*** Opening Records for the exercise ***

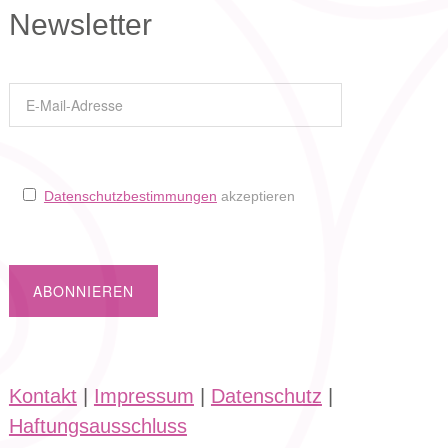
Newsletter
Datenschutzbestimmungen
akzeptieren
Kontakt
|
Impressum
|
Datenschutz
|
Haftungsausschluss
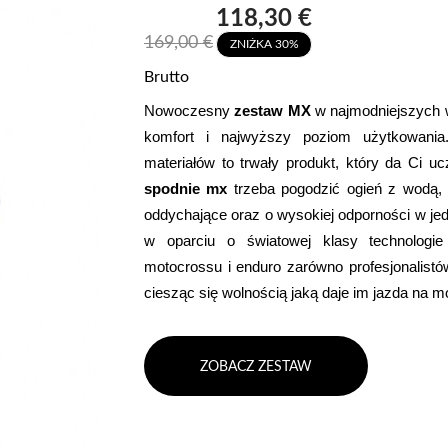
118,30 €
169,00 €
ZNIŻKA 30%
Brutto
Nowoczesny
 zestaw MX 
w najmodniejszych w
komfort i najwyższy poziom użytkowania
spodnie mx 
trzeba pogodzić
ogień z wodą, 
oddychające oraz o wysokiej odporności w j
w oparciu o światowej klasy technologie
motocrossu i enduro zarówno profesjonalistó
ciesząc się wolnością jaką daje im jazda na 
ZOBACZ ZESTAW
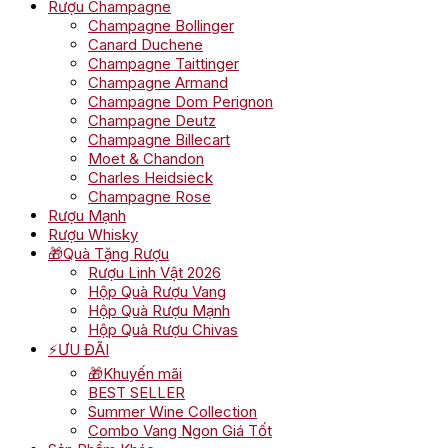
Rượu Champagne
Champagne Bollinger
Canard Duchene
Champagne Taittinger
Champagne Armand
Champagne Dom Perignon
Champagne Deutz
Champagne Billecart
Moet & Chandon
Charles Heidsieck
Champagne Rose
Rượu Mạnh
Rượu Whisky
🎁Quà Tặng Rượu
Rượu Linh Vật 2026
Hộp Quà Rượu Vang
Hộp Quà Rượu Mạnh
Hộp Quà Rượu Chivas
⚡ƯU ĐÃI
🎁Khuyến mãi
BEST SELLER
Summer Wine Collection
Combo Vang Ngon Giá Tốt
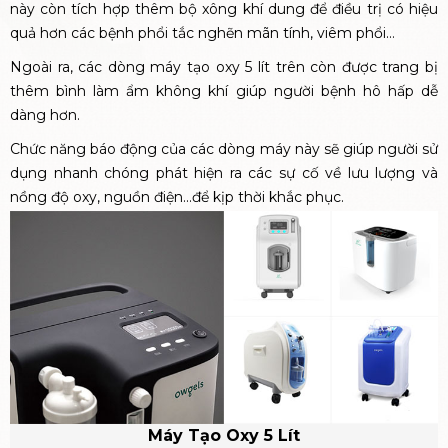
này còn tích hợp thêm bộ xông khí dung để điều trị có hiệu
quả hơn các bệnh phổi tắc nghẽn mãn tính, viêm phổi…
Ngoài ra, các dòng máy tạo oxy 5 lít trên còn được trang bị
thêm bình làm ẩm không khí giúp người bệnh hô hấp dễ
dàng hơn.
Chức năng báo động của các dòng máy này sẽ giúp người sử
dụng nhanh chóng phát hiện ra các sự cố về lưu lượng và
nồng độ oxy, nguồn điện...để kịp thời khắc phục.
Máy Tạo Oxy 5 Lít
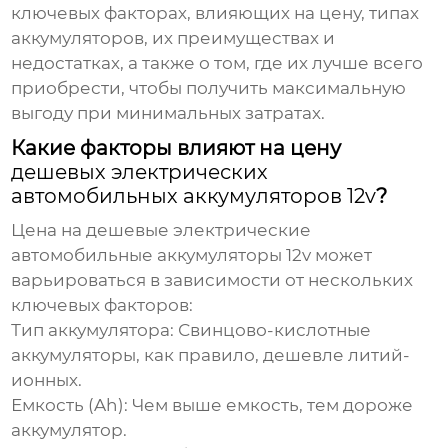
ключевых факторах, влияющих на цену, типах
аккумуляторов, их преимуществах и
недостатках, а также о том, где их лучше всего
приобрести, чтобы получить максимальную
выгоду при минимальных затратах.
Какие факторы влияют на цену
дешевых электрических
автомобильных аккумуляторов 12v
?
Цена на
дешевые электрические
автомобильные аккумуляторы 12v
может
варьироваться в зависимости от нескольких
ключевых факторов:
Тип аккумулятора:
Свинцово-кислотные
аккумуляторы, как правило, дешевле литий-
ионных.
Емкость (Ah):
Чем выше емкость, тем дороже
аккумулятор.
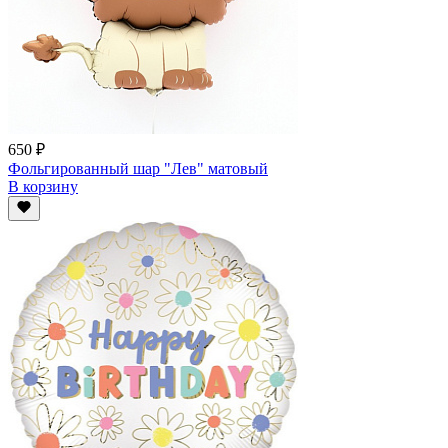
650 ₽
Фольгированный шар "Лев" матовый
В корзину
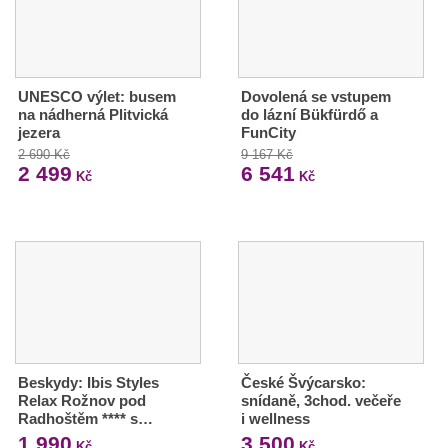
UNESCO výlet: busem
Dovolená se vstupem
na nádherná Plitvická
do lázní Bükfürdő a
jezera
FunCity
2 690 Kč
9 167 Kč
2 499
6 541
Kč
Kč
Beskydy: Ibis Styles
České Švýcarsko:
Relax Rožnov pod
snídaně, 3chod. večeře
Radhoštěm **** s…
i wellness
1 990
3 500
Kč
Kč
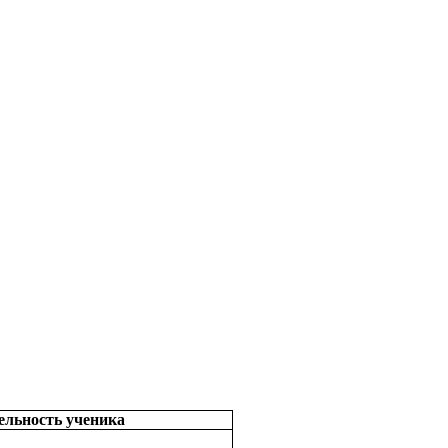
ельность ученика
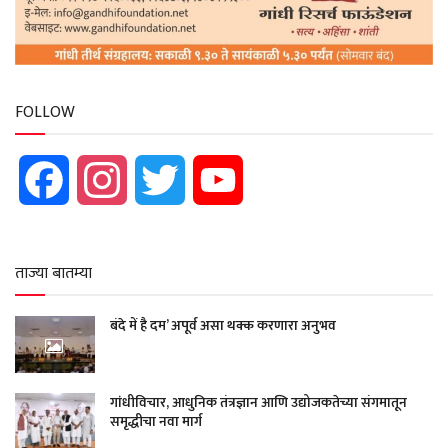
FOLLOW
Facebook
Instagram
Twitter
YouTube
ताज्या बातम्या
बंदे में है दम’ अपूर्व असा थक्क करणारा अनुभव
गांधीविचार, आधुनिक तंत्रज्ञान आणि उद्योजकतेच्या संगमातून
समृद्धीचा नवा मार्ग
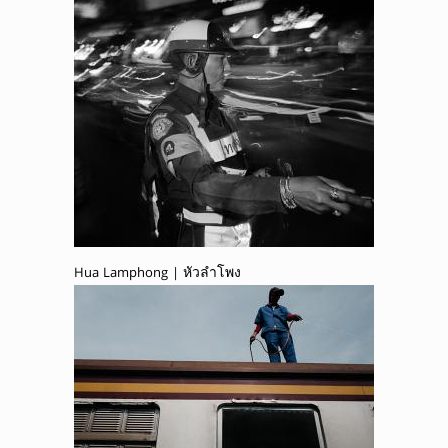
Hua Lamphong | หัวลำโพง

*** Closing Records for the exercise ***

> Exercise prompt
Apart from the pictures, repeat every entry exactly.

> Output of the exercise
Newsletter
Datenschutzbestimmungen
akzeptieren
Kontakt
|
Impressum
|
Datenschutz
|
Haftungsausschluss
118,30 €
169,00 €
ZNIŻKA 30%
Brutto
Nowoczesny
 zestaw MX 
w najmodniejszych w
komfort i najwyższy poziom użytkowania
spodnie mx 
trzeba pogodzić
ogień z wodą, 
oddychające oraz o wysokiej odporności w j
w oparciu o światowej klasy technologie
motocrossu i enduro zarówno profesjonalistó
ciesząc się wolnością jaką daje im jazda na 
ZOBACZ ZESTAW
Rượu Champagne
Champagne Bollinger
Canard Duchene
Champagne Taittinger
Champagne Armand
Champagne Dom Perignon
Champagne Deutz
Champagne Billecart
Moet & Chandon
Charles Heidsieck
Champagne Rose
Rượu Mạnh
Rượu Whisky
🎁Quà Tặng Rượu
Rượu Linh Vật 2026
Hộp Quà Rượu Vang
Hộp Quà Rượu Mạnh
Hộp Quà Rượu Chivas
⚡ƯU ĐÃI
🎁Khuyến mãi
BEST SELLER
Summer Wine Collection
Combo Vang Ngon Giá Tốt
này còn tích hợp thêm bộ xông khí dung để điều trị có hiệu
quả hơn các bệnh phổi tắc nghẽn mãn tính, viêm phổi…
Ngoài ra, các dòng máy tạo oxy 5 lít trên còn được trang bị
thêm bình làm ẩm không khí giúp người bệnh hô hấp dễ
dàng hơn.
Chức năng báo động của các dòng máy này sẽ giúp người sử
dụng nhanh chóng phát hiện ra các sự cố về lưu lượng và
nồng độ oxy, nguồn điện...để kịp thời khắc phục.
Máy Tạo Oxy 5 Lít
ключевых факторах, влияющих на цену, типах
аккумуляторов, их преимуществах и
недостатках, а также о том, где их лучше всего
приобрести, чтобы получить максимальную
выгоду при минимальных затратах.
Какие факторы влияют на цену
дешевых электрических
автомобильных аккумуляторов 12v
?
Цена на
дешевые электрические
автомобильные аккумуляторы 12v
может
варьироваться в зависимости от нескольких
ключевых факторов:
Тип аккумулятора:
Свинцово-кислотные
аккумуляторы, как правило, дешевле литий-
ионных.
Емкость (Ah):
Чем выше емкость, тем дороже
аккумулятор.
650 ₽
Фольгированный шар "Лев" матовый
В корзину
UNESCO výlet: busem
Dovolená se vstupem
na nádherná Plitvická
do lázní Bükfürdő a
jezera
FunCity
2 690 Kč
9 167 Kč
2 499
6 541
Kč
Kč
Beskydy: Ibis Styles
České Švýcarsko:
Relax Rožnov pod
snídaně, 3chod. večeře
Radhoštěm **** s…
i wellness
1 990
3 500
Kč
Kč
ельность ученика
FOLLOW
Facebook
Instagram
Twitter
YouTube
ताज्या बातम्या
बंदे में है दम’ अपूर्व असा थक्क करणारा अनुभव
गांधीविचार, आधुनिक तंत्रज्ञान आणि उद्योजकतेच्या संगमातून
समृद्धीचा नवा मार्ग
Hua Lamphong | หัวลำโพง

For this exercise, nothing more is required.